EXERCISE
A full, exact copy of the listing is needed, with images omitted.

EXERCISE DATA
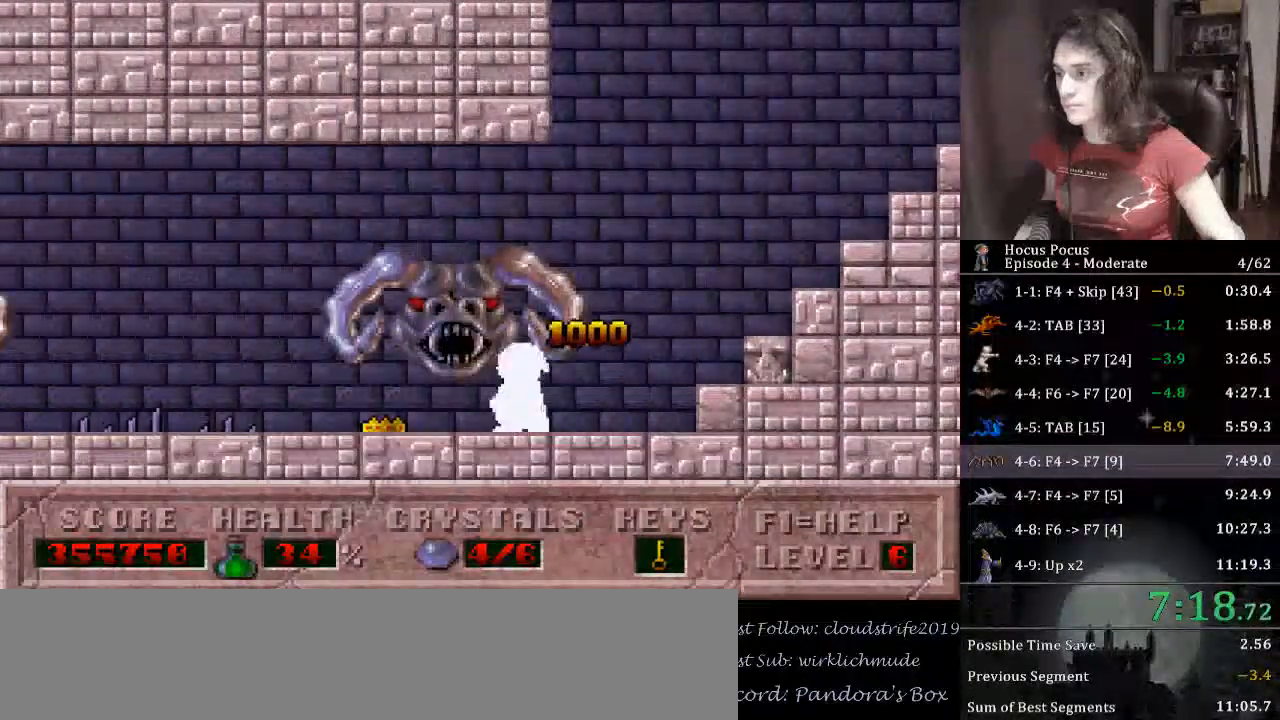
{"keys": ["ctrl_l", "left"], "events": [[200, "ctrl_l", "down"]]}
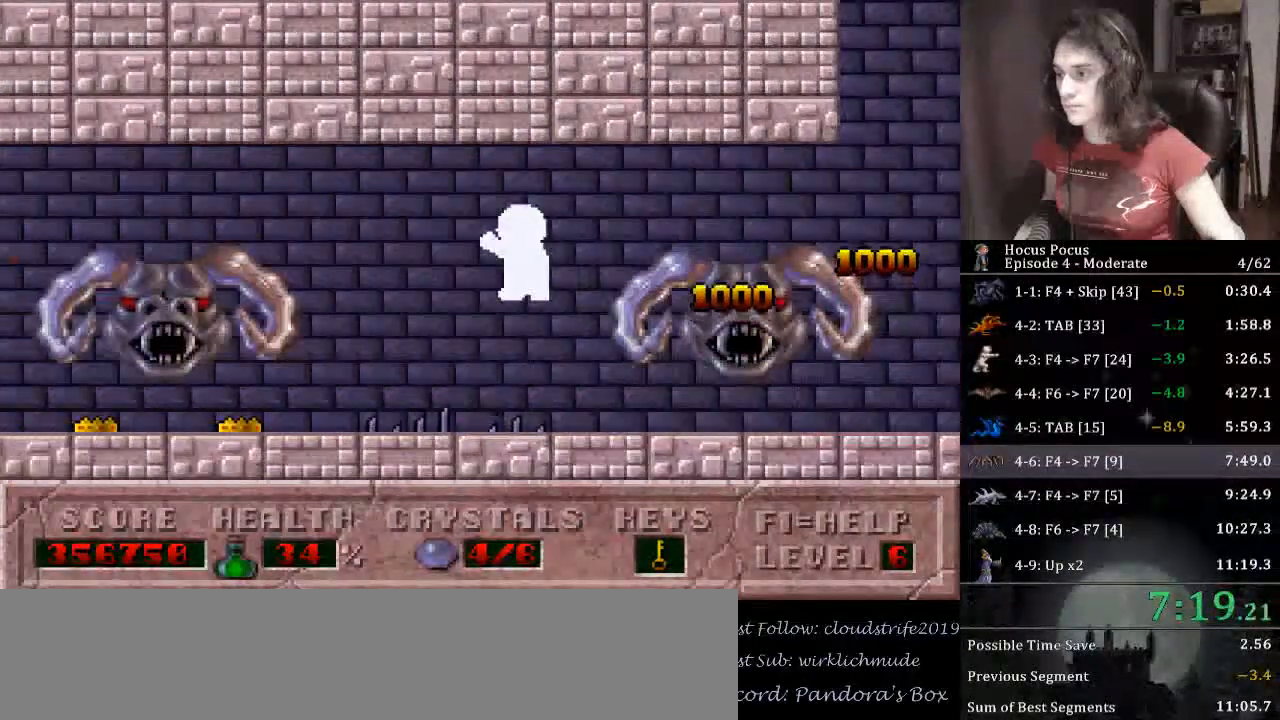
{"keys": ["left"], "events": [[133, "ctrl_l", "up"]]}
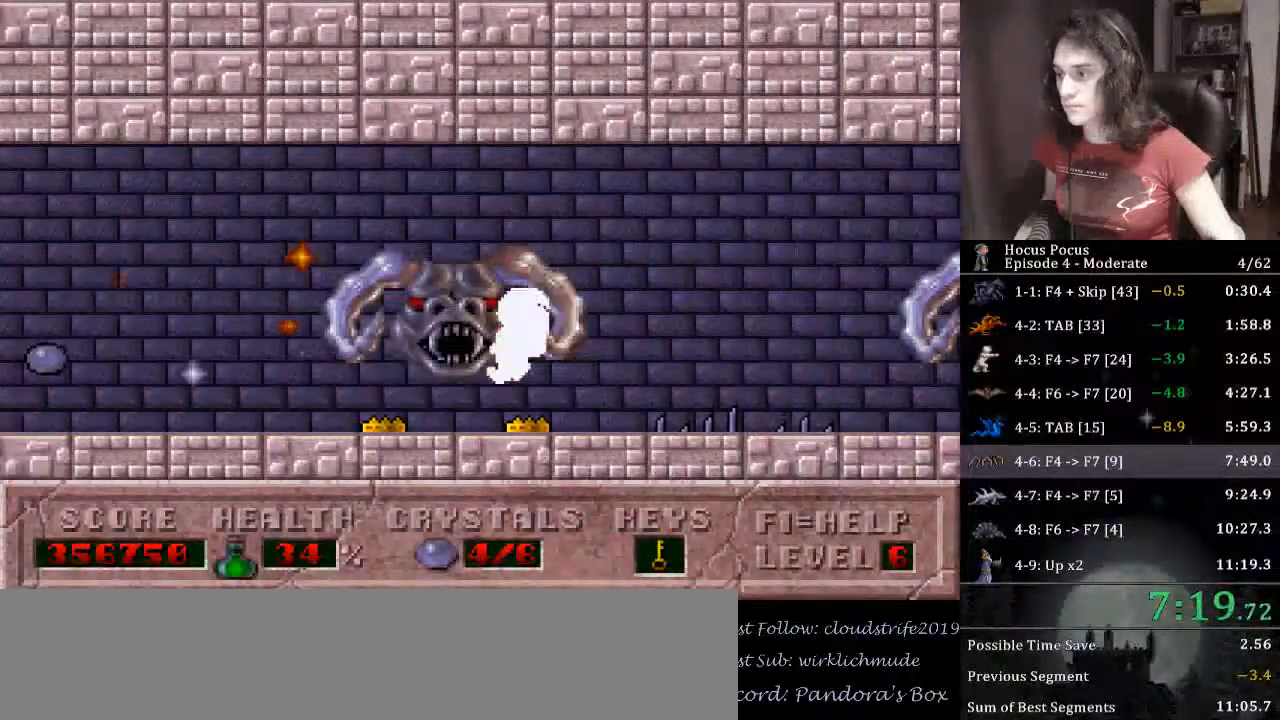
{"keys": ["left"], "events": []}
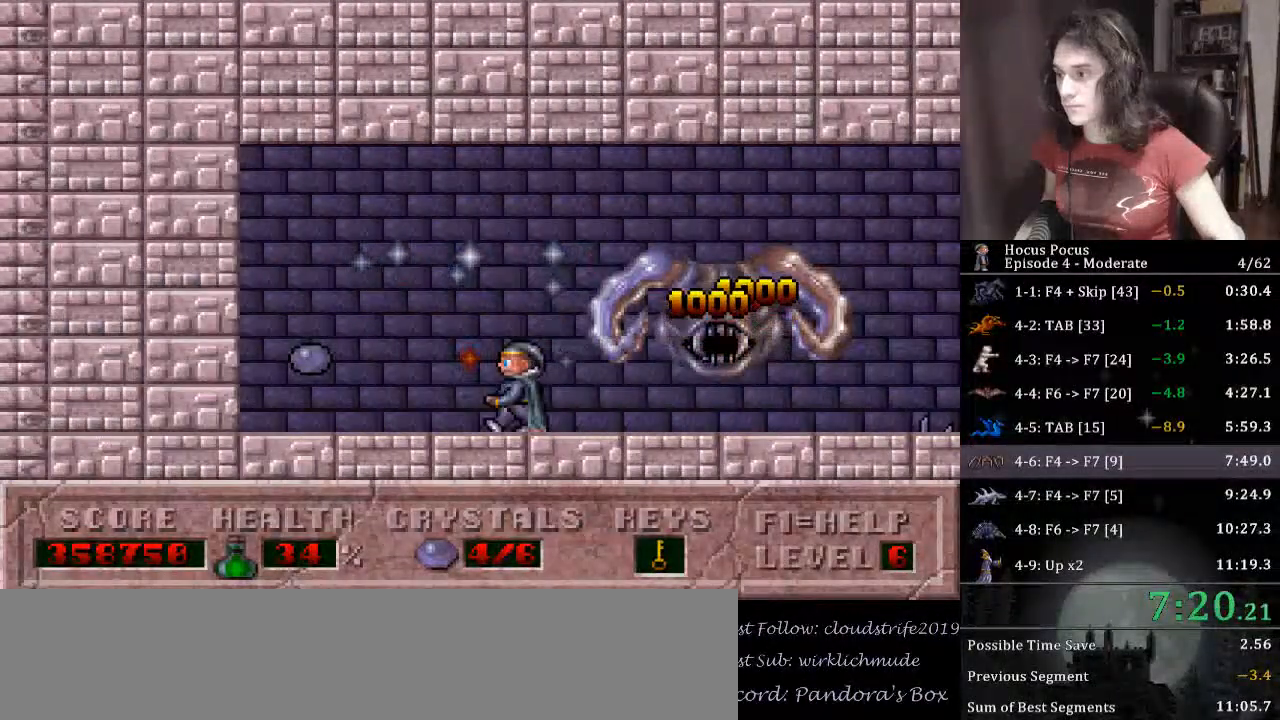
{"keys": ["alt_l", "right"], "events": [[233, "right", "down"], [300, "alt_l", "down"], [300, "left", "up"]]}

TASK RESPONSE
{"keys": ["ctrl_l", "left"], "events": [[200, "ctrl_l", "down"]]}
{"keys": ["left"], "events": [[133, "ctrl_l", "up"]]}
{"keys": ["left"], "events": []}
{"keys": ["alt_l", "right"], "events": [[233, "right", "down"], [300, "alt_l", "down"], [300, "left", "up"]]}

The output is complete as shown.